I have a custom skin from Tego that I have only had for a month, I love it and it took FOREVER to get here, so I didn't think I would be changing anytime soon.  However, I have another Decalgirl (Velvet Jewel for K1) that I ordered as soon as it was available and it is begging to be used so I think I might be like Luv and switch whenever the mood strikes me.


----------



## CoolMom1960 (Mar 16, 2009)

geoffthomas said:


> Yeah. What is up with the matching screen savers? Are they only available for K1s?
> And if you want the velvet jewel, I would ask again. They seem more than willing to provide new designs - especially ones that they already have in-house for another device.

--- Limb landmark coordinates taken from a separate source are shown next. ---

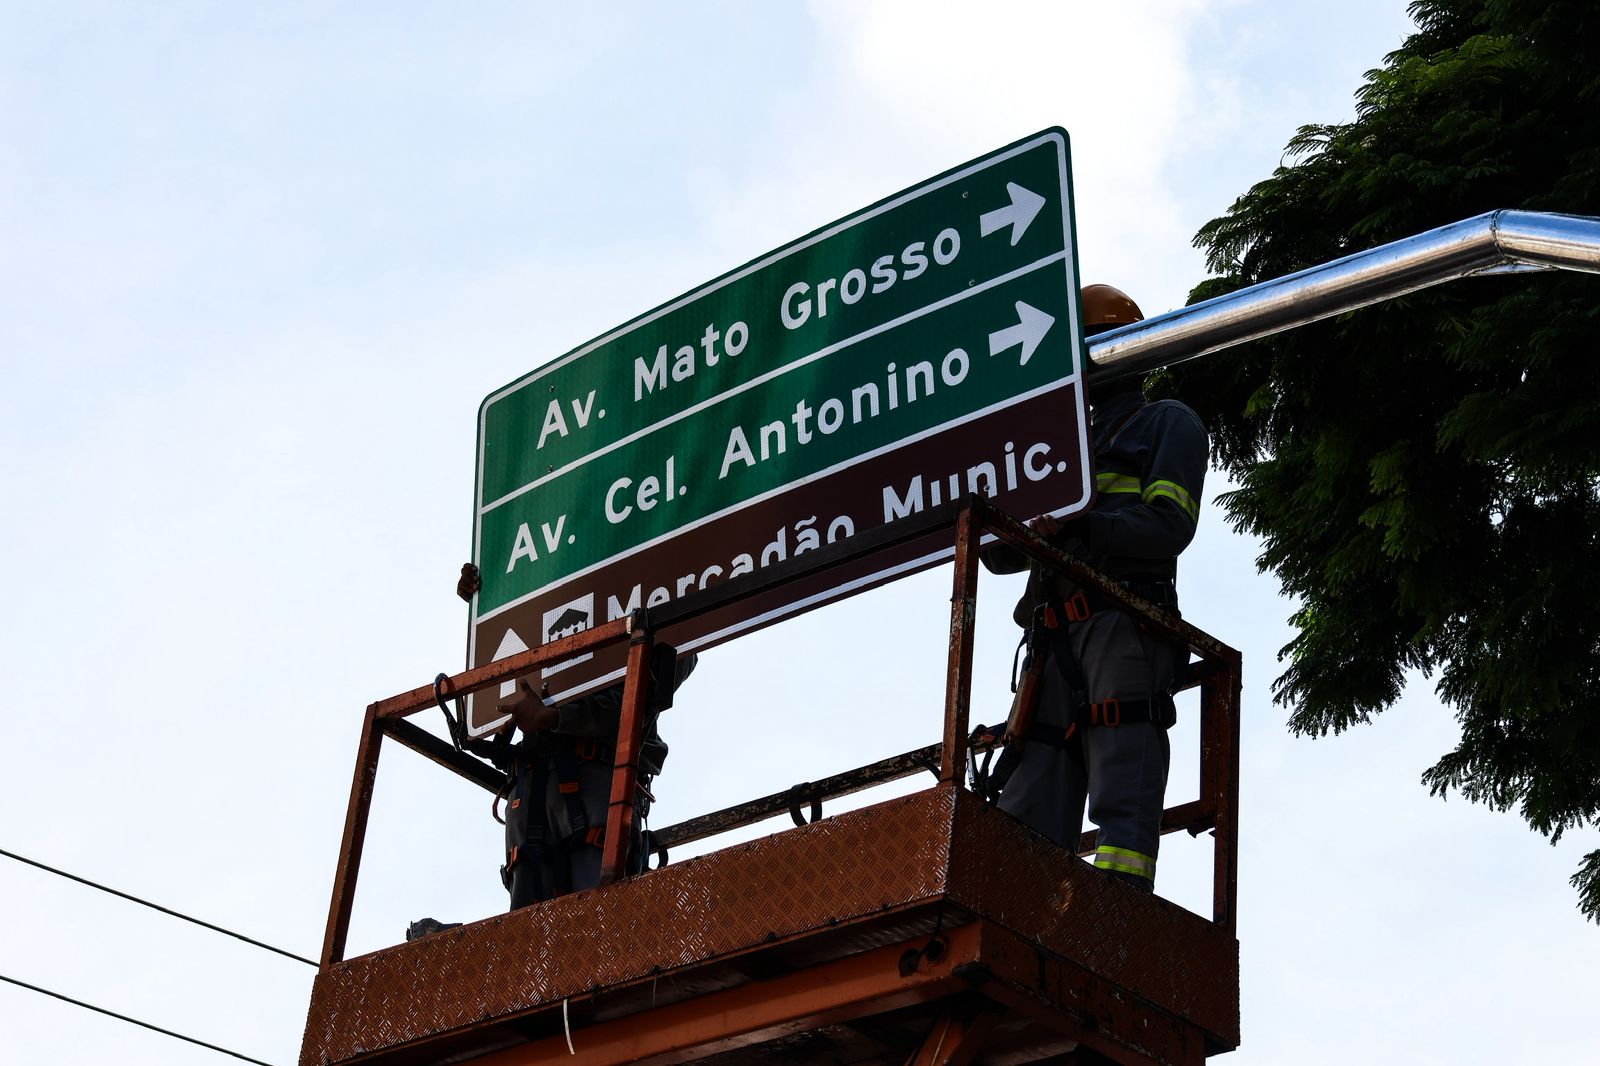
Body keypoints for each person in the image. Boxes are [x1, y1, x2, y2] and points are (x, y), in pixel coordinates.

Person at [979, 283, 1207, 893]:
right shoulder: (1056, 444)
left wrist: (1085, 526)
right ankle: (1024, 919)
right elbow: (1000, 555)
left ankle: (1116, 914)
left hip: (1122, 622)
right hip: (1051, 637)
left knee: (1121, 776)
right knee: (1028, 796)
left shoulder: (1165, 422)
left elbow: (1169, 525)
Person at [458, 564, 694, 908]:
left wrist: (556, 718)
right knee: (531, 934)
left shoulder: (659, 587)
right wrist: (490, 596)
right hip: (531, 791)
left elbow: (647, 691)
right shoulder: (550, 588)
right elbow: (484, 717)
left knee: (602, 923)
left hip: (600, 782)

I ordered mine from decalgal and when it arrived there was a code and a website to download the matching screen saver.


----------



## akpak (Mar 5, 2009)

It's possible that the K2 screensaver hack is new enough that DecalGirl either doesn't know about it, or hasn't had time to make K2 screens.


----------



## geoffthomas (Feb 27, 2009)

But I thought the screen was the same with the exception of the 16 vs 4 shades of grey?


----------



## luvmy4brats (Nov 9, 2008)

But decalgirl redesigned many of the skins for the K2 before the screensaver hack was found. I believe they haven't decided if they're going to make screensavers for the K2 yet.


----------



## VictoriaP (Mar 1, 2009)

geoffthomas said:


> But I thought the screen was the same with the exception of the 16 vs 4 shades of grey?


It is--but if you look closely at the actual skins, you'll see layout differences in many of them as they were migrated from the K1 to the K2. Quest is a good example; on the K1, there's a ton of detail work in the lower right corner that spills up into the screen (hence the coordinating screen saver). On the K2, the detail is more centered over the keyboard area, with little to no spillover onto the screen.

So to do a screensaver for each of these MAY require a whole new image.

The K2 has only been available for a few weeks. The screensaver hack is fairly new, more complicated to install than the K1 version, and it's relatively untested as far as conflicts with Amazon's updates. I wouldn't invest the time in development of screensavers given those issues if I were running DecalGirl--they'll make way more money putting that time into getting more skins migrated to the K2 and other products.

In a few months? I suspect we'll see them come out with screensavers for the K2 down the road once the hack becomes more common, assuming Amazon doesn't break it with a future firmware upgrade.


----------